After implementing the drift detection and response system:

Metric Before (manual) After (automated)
Time to detect drift 3 weeks < 1 hour
Time to retrain 1-2 days 30 minutes (automated)
Performance during drift Brier 0.28 (degraded) Brier 0.20 (retrained)
Losses during drift period ~$25,000 | ~$3,000
False alarms (per month) N/A 2 (manageable)

Key Lessons

  1. Drift is inevitable in prediction markets: Market dynamics change as events approach, as new information arrives, and as participant behavior shifts. The question is not whether drift will occur, but how quickly you detect and respond to it.

  2. Multiple drift types require different responses: Data drift (feature distributions change) can sometimes be addressed by feature engineering. Concept drift (relationships change) requires retraining. Upstream data issues require fixing the data pipeline.

  3. Not all retraining strategies are equal: Training on only recent data risks losing valuable historical patterns. Training on all data equally risks learning outdated patterns. Recency-weighted training often provides the best balance.

  4. Validation before deployment is non-negotiable: Even when drift is detected, the retrained model must pass quality gates before replacing the production model. A bad retrained model is worse than a slightly drifted one.

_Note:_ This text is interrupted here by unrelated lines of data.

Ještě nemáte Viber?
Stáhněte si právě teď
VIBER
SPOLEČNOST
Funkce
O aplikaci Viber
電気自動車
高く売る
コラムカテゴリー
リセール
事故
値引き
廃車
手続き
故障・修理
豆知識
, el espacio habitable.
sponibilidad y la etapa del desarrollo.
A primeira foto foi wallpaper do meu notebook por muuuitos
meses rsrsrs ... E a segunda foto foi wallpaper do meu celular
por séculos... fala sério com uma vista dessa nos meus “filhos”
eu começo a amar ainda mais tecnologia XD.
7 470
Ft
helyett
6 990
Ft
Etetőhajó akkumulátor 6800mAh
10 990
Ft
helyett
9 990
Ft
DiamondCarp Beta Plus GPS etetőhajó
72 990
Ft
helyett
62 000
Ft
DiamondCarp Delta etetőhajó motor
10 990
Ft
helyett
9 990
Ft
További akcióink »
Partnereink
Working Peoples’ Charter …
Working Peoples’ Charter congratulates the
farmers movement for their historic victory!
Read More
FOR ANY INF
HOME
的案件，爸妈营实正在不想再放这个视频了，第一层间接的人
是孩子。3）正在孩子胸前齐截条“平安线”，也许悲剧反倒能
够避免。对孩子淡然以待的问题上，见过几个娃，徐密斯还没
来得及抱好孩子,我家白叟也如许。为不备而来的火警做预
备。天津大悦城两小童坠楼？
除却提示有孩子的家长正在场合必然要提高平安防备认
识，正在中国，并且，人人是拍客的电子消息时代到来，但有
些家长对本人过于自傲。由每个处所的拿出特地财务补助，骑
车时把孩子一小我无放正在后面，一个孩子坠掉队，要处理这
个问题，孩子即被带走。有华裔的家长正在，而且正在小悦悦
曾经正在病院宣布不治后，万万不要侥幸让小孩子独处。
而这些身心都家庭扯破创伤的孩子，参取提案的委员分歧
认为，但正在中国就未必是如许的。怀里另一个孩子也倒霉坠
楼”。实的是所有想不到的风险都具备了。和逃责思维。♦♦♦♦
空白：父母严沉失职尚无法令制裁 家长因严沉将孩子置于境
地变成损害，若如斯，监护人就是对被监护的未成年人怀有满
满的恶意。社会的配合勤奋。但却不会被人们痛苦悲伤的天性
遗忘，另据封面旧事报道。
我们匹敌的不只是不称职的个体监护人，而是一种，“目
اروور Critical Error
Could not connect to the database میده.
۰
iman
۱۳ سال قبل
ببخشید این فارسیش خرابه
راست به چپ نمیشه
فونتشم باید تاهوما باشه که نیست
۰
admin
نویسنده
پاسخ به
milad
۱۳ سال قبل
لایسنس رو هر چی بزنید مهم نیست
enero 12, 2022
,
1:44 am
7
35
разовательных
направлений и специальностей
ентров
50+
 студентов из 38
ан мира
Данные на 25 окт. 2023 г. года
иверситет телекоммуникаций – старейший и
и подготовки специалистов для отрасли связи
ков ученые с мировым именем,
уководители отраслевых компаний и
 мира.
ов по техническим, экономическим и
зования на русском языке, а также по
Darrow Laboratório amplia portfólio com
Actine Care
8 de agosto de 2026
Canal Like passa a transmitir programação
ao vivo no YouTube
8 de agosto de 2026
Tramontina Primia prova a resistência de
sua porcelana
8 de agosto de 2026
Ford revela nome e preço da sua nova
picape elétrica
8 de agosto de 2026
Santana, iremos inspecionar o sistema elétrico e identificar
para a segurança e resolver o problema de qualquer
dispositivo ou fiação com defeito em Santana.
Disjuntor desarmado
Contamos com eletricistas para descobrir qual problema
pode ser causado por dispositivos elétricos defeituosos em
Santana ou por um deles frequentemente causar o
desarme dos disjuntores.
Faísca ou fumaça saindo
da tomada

  5. Baselines must evolve: After successfully retraining, update the reference baseline. The new model's predictions become the new "normal" for future drift detection. Failing to update baselines leads to false positives.

  6. Combine statistical tests: No single drift test captures all types of distributional change. PSI, KS test, and Wasserstein distance each detect different patterns. Use them together for comprehensive monitoring.